Digitalization key to growth, Capex recovery elusive
Siemens Ltd (SIEM) reported good set of numbers with PAT was up 21% YoY at Rs2.5 bn (PLe Rs2.8 bn). In-line with its vision 2020, the company has changed its segmental reporting structure. In the new structure, the revenue growth (+4% YoY) came mainly from Mobility (+17% YoY) and Portfolio of Companies (+30% YoY), respectively. Order inflow during the quarter was up 6.4% YoY at Rs30 bn, taking order backlog to ~Rs130 bn. Overall investment climate looks weak, however management is positive on Digital Industries and Mobility segments. Sectors which are expected to drive growth are Food & Beverage, Chemicals, Water, Smart Infrastructures (Data centers, Hospitals, Commercial offices and Airports), Captive Power and Railways. We expect SIEM to benefit from its strong focus on Digitalization/Automation opportunity due to very low penetration and industry’s drive to improve efficiency. We expect SIEM to deliver earning CAGR of 15% over the next two years (FY18- 20E). The stock has witnessed sharp correction in the recent past and currently trading at attractive valuations of 37x/33x FY19/FY20E. Hence, we upgrade the stock to BUY from Accumulate with TP of Rs1263.
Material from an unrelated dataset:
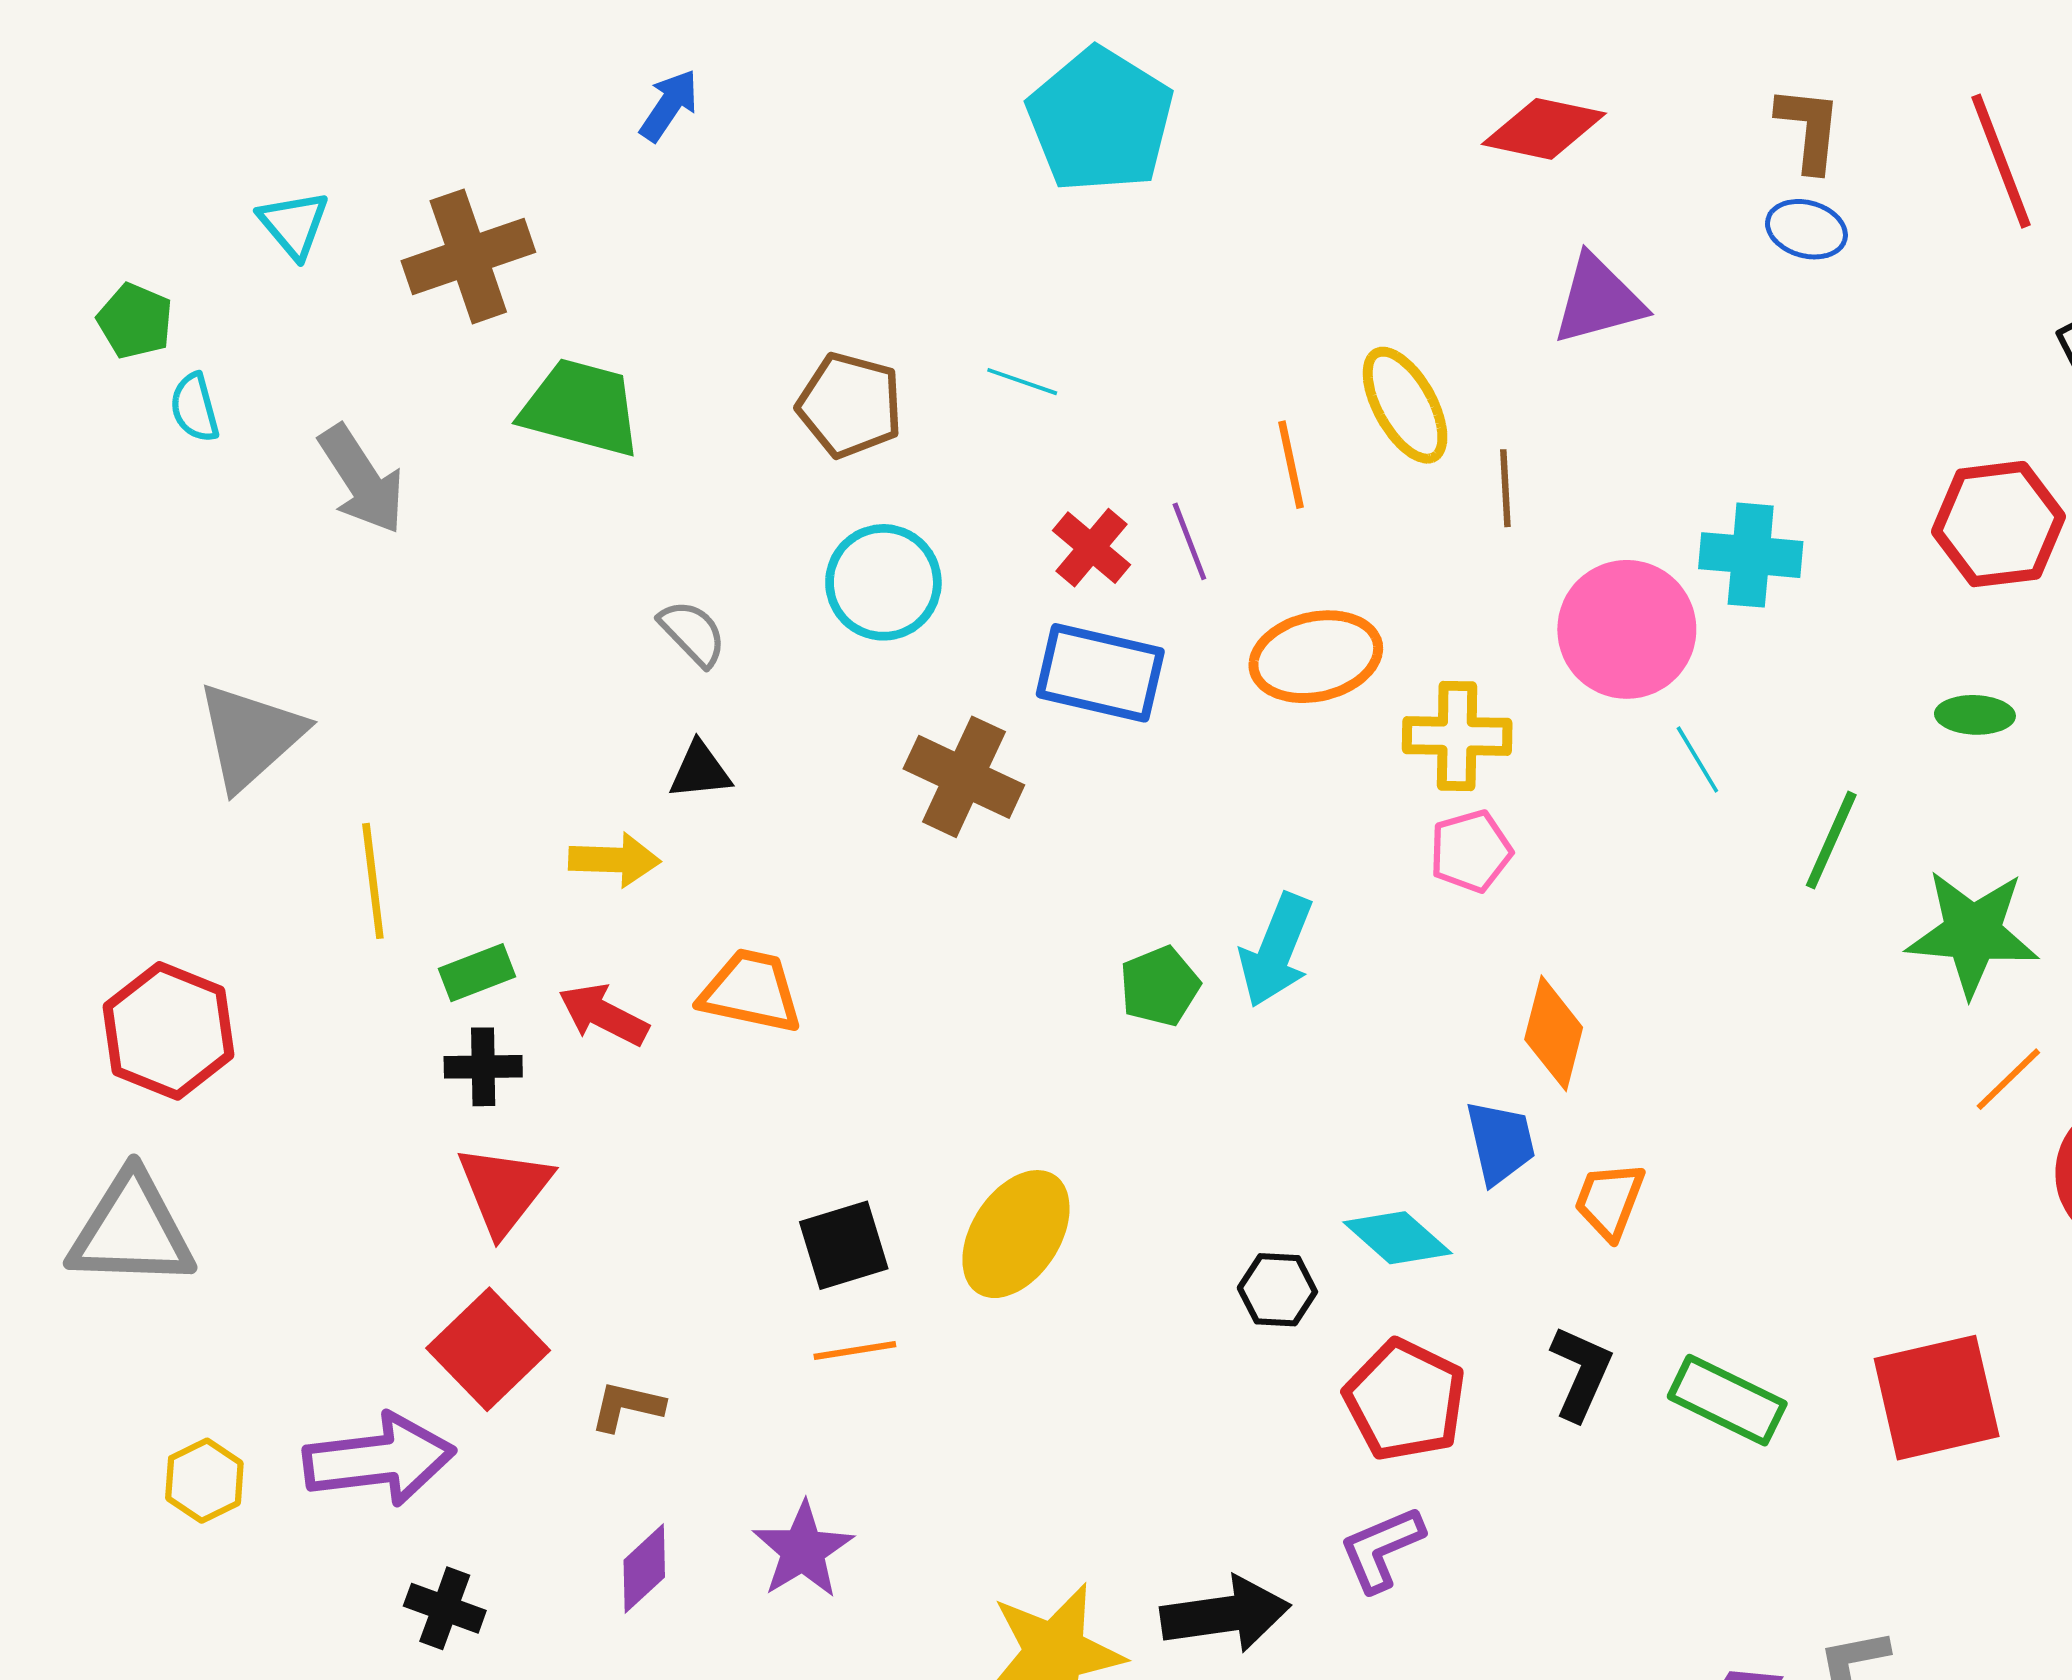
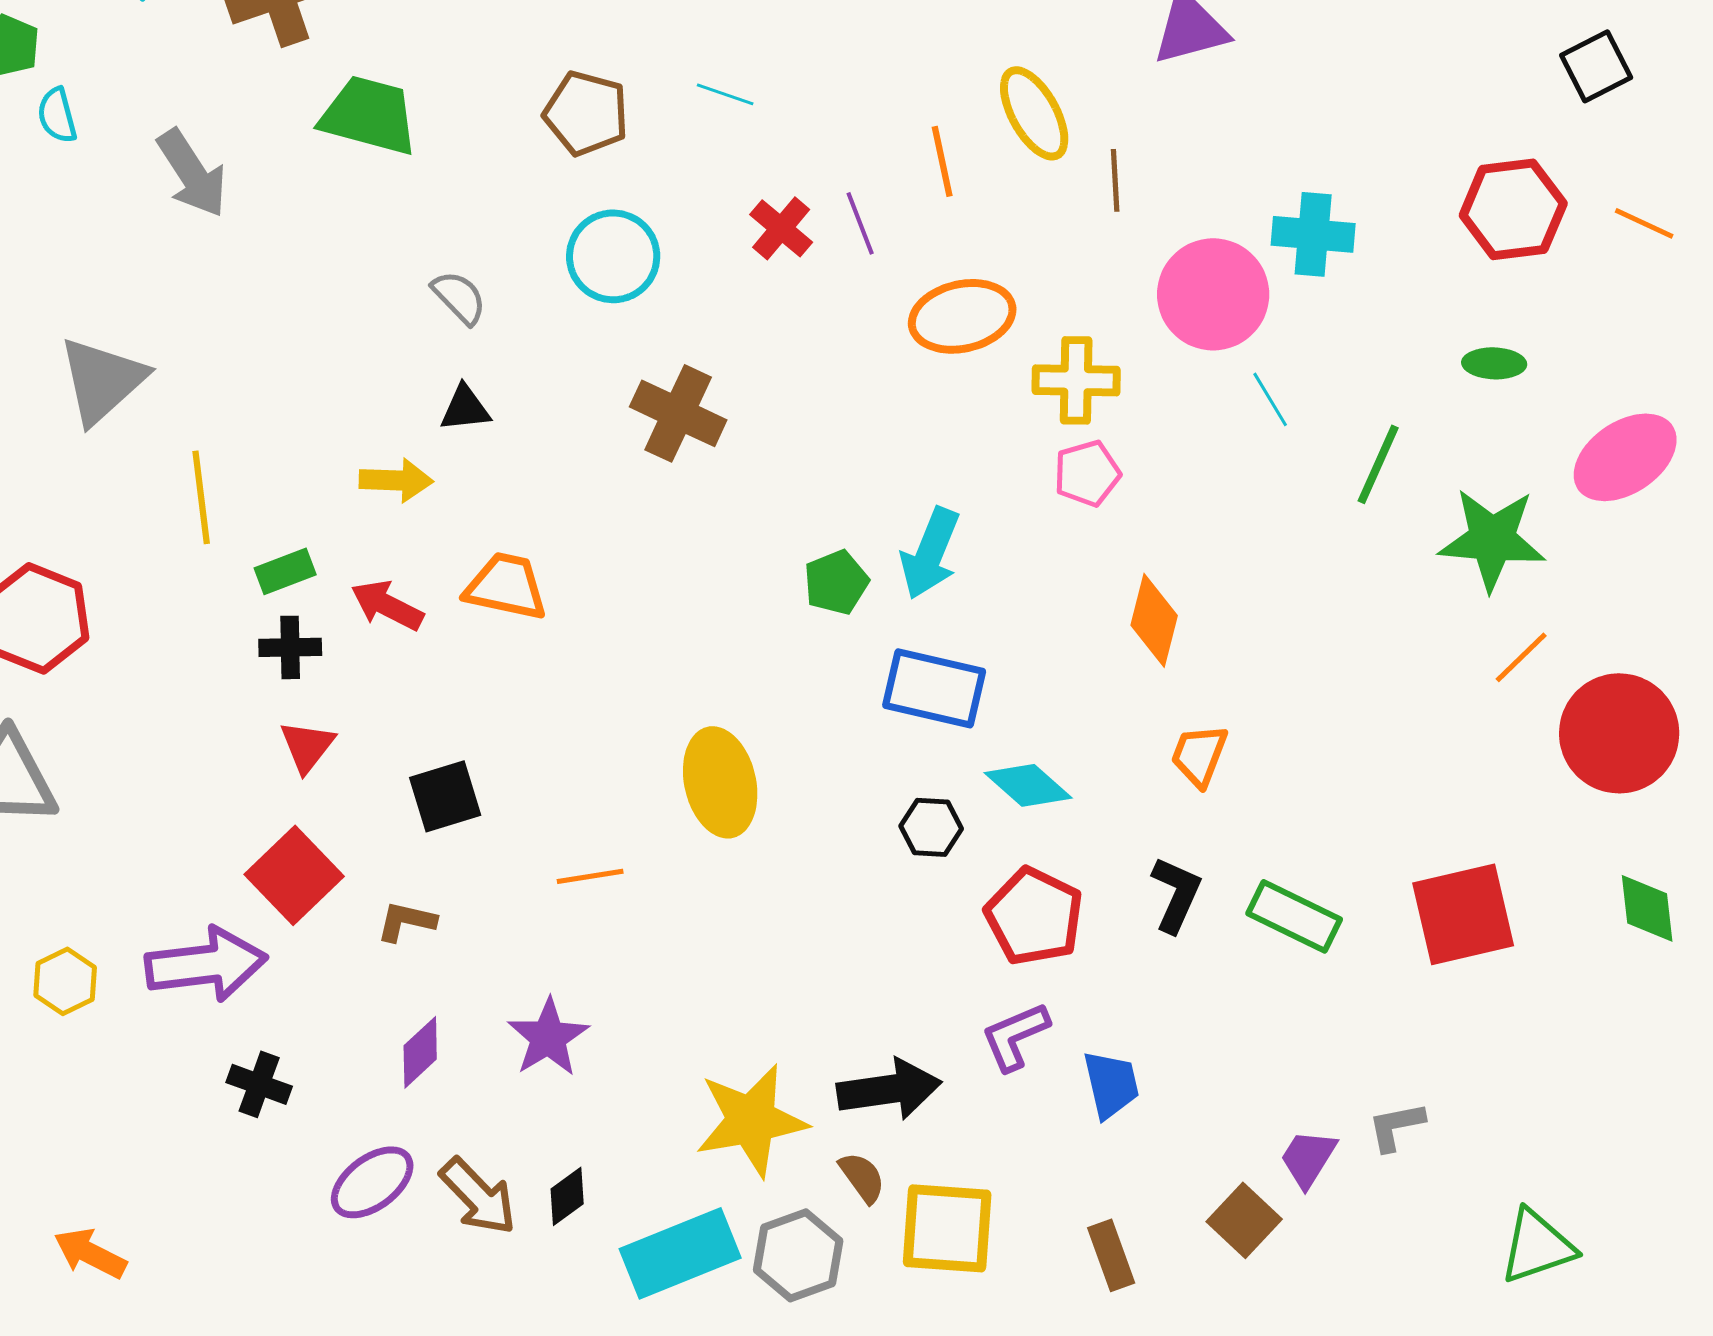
blue rectangle: (1100, 673) -> (934, 688), moved
blue trapezoid: (1500, 1142) -> (1111, 1084), moved
red triangle: (504, 1189) -> (307, 746), size x0.7
yellow ellipse: (1016, 1234) -> (720, 782), turned -46
black square: (844, 1245) -> (445, 796), moved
Steady performance: Revenues were up 4% YoY to Rs32.2bn (PLe: Rs36.9bn) in the quarter. As per new segment reporting structure, the revenue growth came mainly from Mobility (+17% YoY) and Portfolio of Companies (+30% YoY), respectively. Gas & Power segment (35% of sales) revenue declined 1.1% YoY due to weak ordering activity by Power Grid. EBITDA was up 17% YoY to Rs3.6 bn. Margins improved by 120bps YoY to 11.2%. The staff expenses included Rs157 mn (exceptional item) due to on-going restructuring at Process Drives which is now part of Digital Industries and Portfolio of Companies. Forex loss during the quarter was lower at Rs40 mn compared to Rs640 mn in 3QFY18. PAT was up 21% YoY to Rs2.5 bn led by higher other income (+21% YoY).
Management commentary highlights slowdown across verticals: Order book at the end of 3QFY19 stood at ~Rs130bn (up ~11% YoY). Inflow for the quarter was up 6.4% YoY to Rs30bn. SIEM highlighted slowdown in capex related ordering by its customers, both public and private, and across the market verticals. As per management, liquidity is becoming a concern in the industry, with payments being delayed and inventory offtake slowing down. The management continues to focus on driving its short term and digitalization businesses with a clear focus on profitable growth and working capital management.